Tepat saat itu, seorang pria tampan berambut perak dengan ekspresi riang perlahan muncul dari cahaya matahari yang menyilaukan.

Ia dengan santai memegang harpa di tangannya, menggantungkannya seolah-olah harpa itu bisa terlepas dari jari-jarinya kapan saja.

Tatapan Wilder sudah tertuju ke arah Kismet muncul, seolah-olah dia tidak sedang menyaksikan matahari terbit, melainkan menunggu pria berambut perak itu melangkah ke dalam lingkaran cahaya matahari.
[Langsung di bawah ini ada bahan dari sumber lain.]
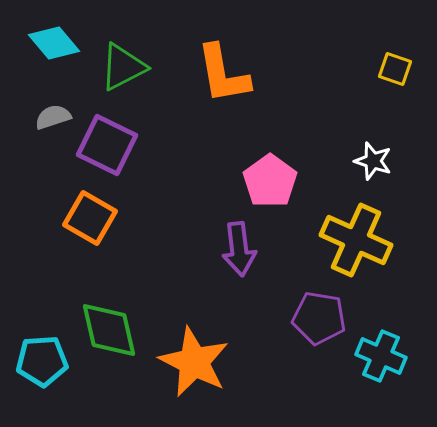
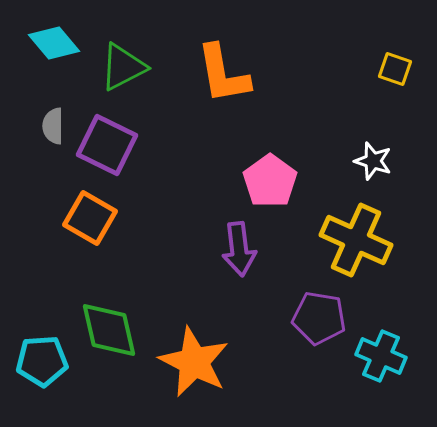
gray semicircle: moved 9 px down; rotated 72 degrees counterclockwise
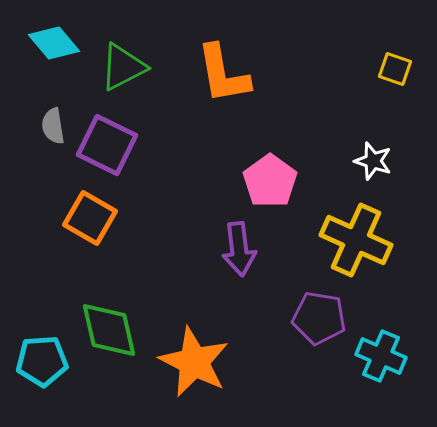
gray semicircle: rotated 9 degrees counterclockwise
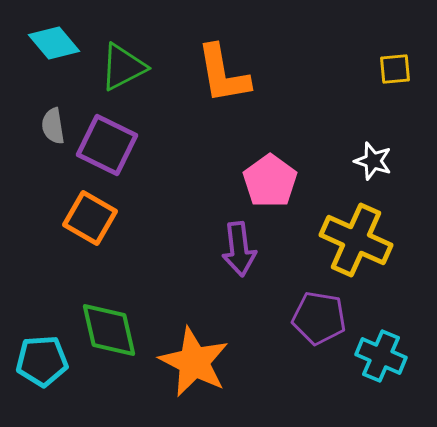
yellow square: rotated 24 degrees counterclockwise
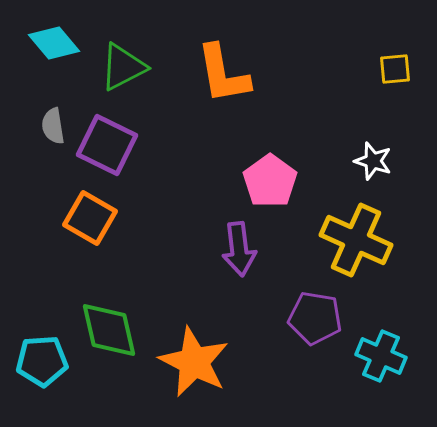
purple pentagon: moved 4 px left
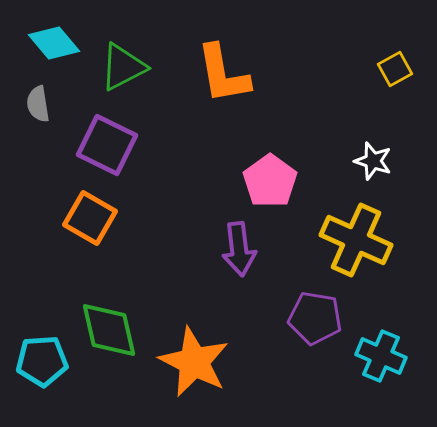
yellow square: rotated 24 degrees counterclockwise
gray semicircle: moved 15 px left, 22 px up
“Siapakah kau?” Aruba belum pernah bertemu Kismet, tetapi melihat betapa tenangnya Wilder, ia tahu bahwa keduanya pasti saling kenal.

“Hanya orang yang tidak penting,” Kismet mendarat di dek dan melambaikan harpa ke arah Aruba.
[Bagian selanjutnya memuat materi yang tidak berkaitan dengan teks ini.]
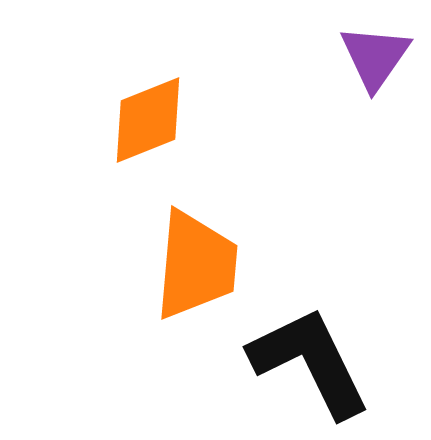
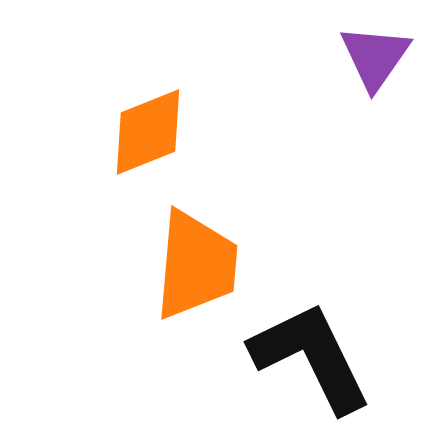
orange diamond: moved 12 px down
black L-shape: moved 1 px right, 5 px up
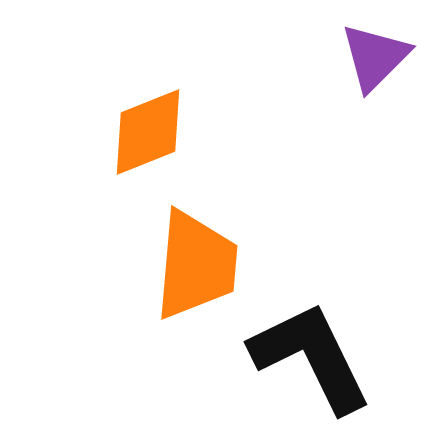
purple triangle: rotated 10 degrees clockwise
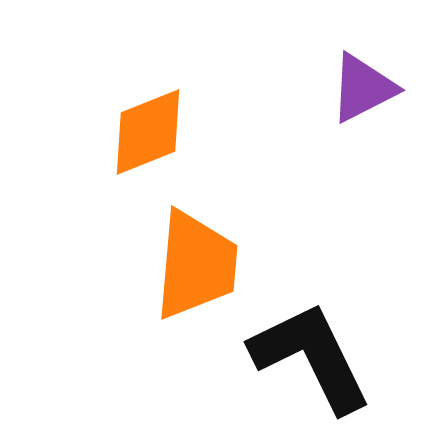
purple triangle: moved 12 px left, 31 px down; rotated 18 degrees clockwise
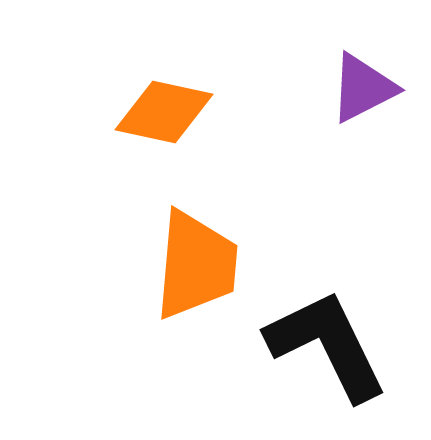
orange diamond: moved 16 px right, 20 px up; rotated 34 degrees clockwise
black L-shape: moved 16 px right, 12 px up
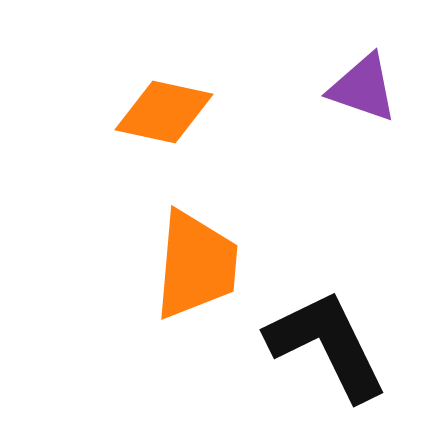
purple triangle: rotated 46 degrees clockwise
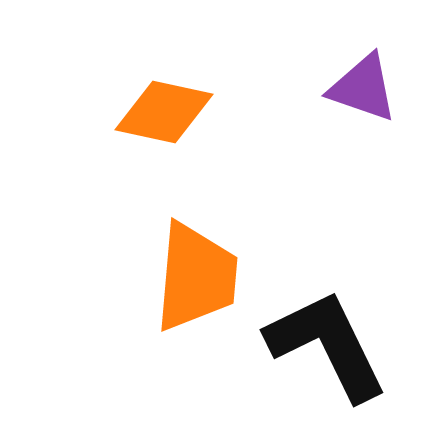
orange trapezoid: moved 12 px down
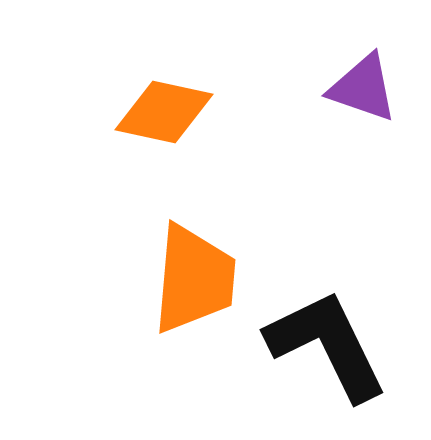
orange trapezoid: moved 2 px left, 2 px down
Saat melihat instrumen itu, sebuah kenangan terlintas di benak Aruba—upaya kenaikan pangkatnya yang gagal.

Adegan itu juga ada hubungannya dengan harpa.

Dia sudah mengeksekusi semua musisi yang terlibat dalam pertunjukan itu, meskipun hal itu hanya sedikit meredakan rasa frustrasinya.

Rasa sakit akibat kegagalan itu masih belum sepenuhnya hilang bahkan sampai sekarang.

Dilihat dari sikap pria berambut perak itu terhadap Wilder, Aruba menduga pendatang baru ini juga seorang penyihir Tingkat Dua.

Dia menepis kenangan itu dan sedikit mengubah intonasi suaranya.

“Anda juga tamu kapten?”

Kismet bersandar pada pagar dan meletakkan harpa miliknya di atas papan kayu yang menonjol.

“Saya hanya di sini untuk menonton pertunjukan.”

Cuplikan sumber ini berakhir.